Meishen Liu, wastewater ion separation using carbon dioxide: A method of capturing carbon dioxide from the air using sodium glycinate, then using the resulting solution to separate valuable elements – such as soluble carbonates of lithium, calcium and magnesium – from industrial wastewater streams, rendering the method cash positive and carbon negative.
Brandon Regensburger, M.S. ’19, wireless charging for electric vehicles: A capacitive wireless power transfer system suitable for in-motion charging of electric vehicles. The approach uses electric field coupling between metal plates to transfer energy, allowing the capacitive system to be much smaller, lighter, less expensive and easier to embed in the ground than traditional inductive charging systems.

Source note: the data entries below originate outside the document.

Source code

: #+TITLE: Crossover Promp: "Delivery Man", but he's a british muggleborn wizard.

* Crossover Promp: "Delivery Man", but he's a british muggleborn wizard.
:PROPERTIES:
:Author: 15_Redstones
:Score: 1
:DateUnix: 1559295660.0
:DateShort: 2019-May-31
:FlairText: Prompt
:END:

Jaejeong (Jane) Shin, real-time intelligent sensor path planning: A path-planning algorithm for autonomous air, ground and underwater vehicles that combines computer vision with information theory. The algorithm requires significantly low computational time so the optimal path can be determined in real time as the vehicle is moving and the sensors are obtaining new information about the environment.
Michael Suguitan, DIY social robot: A social robotics kit that is uniquely “nonrobotic” in that its exterior is made from soft materials and its interior is mechanically compliant. Users are directly involved in its construction and deep learning models are used to generate its behaviors. It is designed as an accessible platform for teaching the technical and creative aspects of robotics engineering to a broad audience.